Fernando de las Fuentes

La dignidad personal, esa cualidad que nos da valía y nos hace merecedores de respeto, primero ante nosotros mismos y después ante los demás, no se pierde, como acostumbramos creer, por los errores que cometemos. Sean estos cuales sean.

La vergüenza y la culpa son temporales. Duran tanto como el tiempo que nos toma responder con franqueza y valentía por nuestros actos. En cuyo caso, una vez pasado el trago amargo, nos sentiremos más libres y fuertes, más seguros y valiosos.

Pero también pueden atormentarnos toda la vida si, en lugar de reconocer aquello en lo que nos equivocamos, lo ocultamos o intentamos hacerlo.

Por eso, la dignidad se pierde cuando tratamos de evadir las consecuencias no solo de nuestros errores, sino en general de nuestros pensamientos, emociones, decisiones y acciones, positivas o negativas.

La dignidad se pierde, pues, cuando somos irresponsables y culpamos a los demás o a la vida de lo que nos sucede y de lo que hacemos, o cuando cínicamente aceptamos nuestros errores y nos negamos a hacernos cargo de las consecuencias.

No hay nada en la vida, ni siquiera un solo pensamiento, que no tenga consecuencias, incluyendo las buenas. Hay gente que no puede con el éxito, el amor, la riqueza, la felicidad, la seguridad y el bienestar, en general, porque no puede con la responsabilidad que implican. Por eso se autoboicotean constantemente.

Ni siquiera la ignorancia sobre los pensamientos, emociones, decisiones y acciones que nos llevaron a enfermarnos, sufrir y lastimar a otros puede ayudarnos a evadir las consecuencias de la forma en que vivimos. Solo nos servirá de pretexto.

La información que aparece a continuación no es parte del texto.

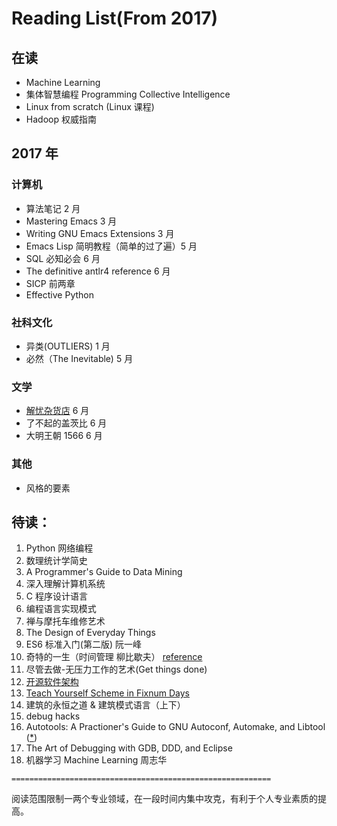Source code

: * Reading List(From 2017)

** 在读
    - Machine Learning
    - 集体智慧编程 Programming Collective Intelligence
    - Linux from scratch (Linux 课程)
    - Hadoop 权威指南

** 2017 年

*** 计算机
    - 算法笔记 2 月
    - Mastering Emacs 3 月
    - Writing GNU Emacs Extensions 3 月
    - Emacs Lisp 简明教程（简单的过了遍）5 月
    - SQL 必知必会 6 月
    - The definitive antlr4 reference 6 月
    - SICP 前两章
    - Effective Python

*** 社科文化
    - 异类(OUTLIERS) 1 月
    - 必然（The Inevitable) 5 月
*** 文学
    - [[./reading-notes/解忧杂货店.org][解忧杂货店]] 6 月
    - 了不起的盖茨比 6 月
    - 大明王朝 1566 6 月
*** 其他
    - 风格的要素

** 待读：

 1. Python 网络编程
 2. 数理统计学简史
 3. A Programmer's Guide to Data Mining
 4. 深入理解计算机系统
 5. C 程序设计语言
 6. 编程语言实现模式
 7. 禅与摩托车维修艺术
 8. The Design of Everyday Things
 9. ES6 标准入门(第二版) 阮一峰
 10. 奇特的一生（时间管理 柳比歇夫） [[http://www.mifengtd.cn/articles/lyubishchev-time-management.html][reference]]
 11. 尽管去做-无压力工作的艺术(Get things done)
 12. [[http://www.ituring.com.cn/book/1143][开源软件架构]]
 13. [[http://ds26gte.github.io/tyscheme/index-Z-H-1.html][Teach Yourself Scheme in Fixnum Days]]
 14. 建筑的永恒之道 & 建筑模式语言（上下）
 15. debug hacks
 16. Autotools: A Practioner's Guide to GNU Autoconf, Automake, and Libtool ([[https://github.com/zhangsen/doc-autotools-in-practice/blob/master/autotools.rst][*]])
 17. The Art of Debugging with GDB, DDD, and Eclipse
 18. 机器学习 Machine Learning 周志华



============================================================

阅读范围限制一两个专业领域，在一段时间内集中攻克，有利于个人专业素质的提高。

La creencia de que “a mí no me va a pasar”, o las justificaciones de “no sabía lo que hacía”, “no lo preví” o “no era mi intención”, no son elementos de exención de la responsabilidad, son partes del proceso de la madurez. Es decir, partimos de la ignorancia o la ilusión de que las cosas sucederán como queremos, para aterrizar en la realidad de cómo fueron, hacer un autoexamen y responder por los resultados no deseados, tanto como por los deseados.

Dejar esas frases sentadas como una justificación para no asumir las consecuencias de lo que provocamos nos mantiene en la inmadurez. Ese es el verdadero objetivo y la gran ganancia de ser una víctima.

Y ojo, las víctimas son quienes en realidad pueden tomar el poder si les permitimos que nos hagan sentir sus deudores.

El problema con las consecuencias de nuestros pensamientos, emociones, decisiones y acciones es que no siempre se presentan de inmediato. De hecho, el tiempo que se toman se va alargando cuando recorremos la lista de atrás para adelante. Es por eso que no siempre podemos detectar fácilmente por qué ahora estamos como estamos.

En esos casos, se hace evidente la necesidad del autoexamen, cuestión que no es fácil, pues en muchas ocasiones requerirá una guía; y resultará doloroso. Por eso tanta gente le da la vuelta a este requisito para la felicidad.

Y es que la humanidad sigue viendo el dolor como un costo, y no como lo que es: un indicador de que algo nos ha hecho daño y hay que atenderlo, e incluso un vehículo de liberación emocional y espiritual.

Además de asumir las consecuencias de nuestras elecciones de vida, conscientes o inconscientes, nada nos dignifica más que un dolor genuino, ni nada nos vuelve más indignos que el melodrama que armamos para huir de él y manipular.

Quizá los demás no se percaten de nuestra dignidad o nuestra indignidad, porque sus creencias los llevan a pensar que ambas tienen que ver con errores o aciertos y, por tanto, con la forma en que nos ven los demás. Pero nosotros sí sabemos con total claridad cómo nos autovaloramos, porque la dignidad es una cuestión de honestidad consigo mismo.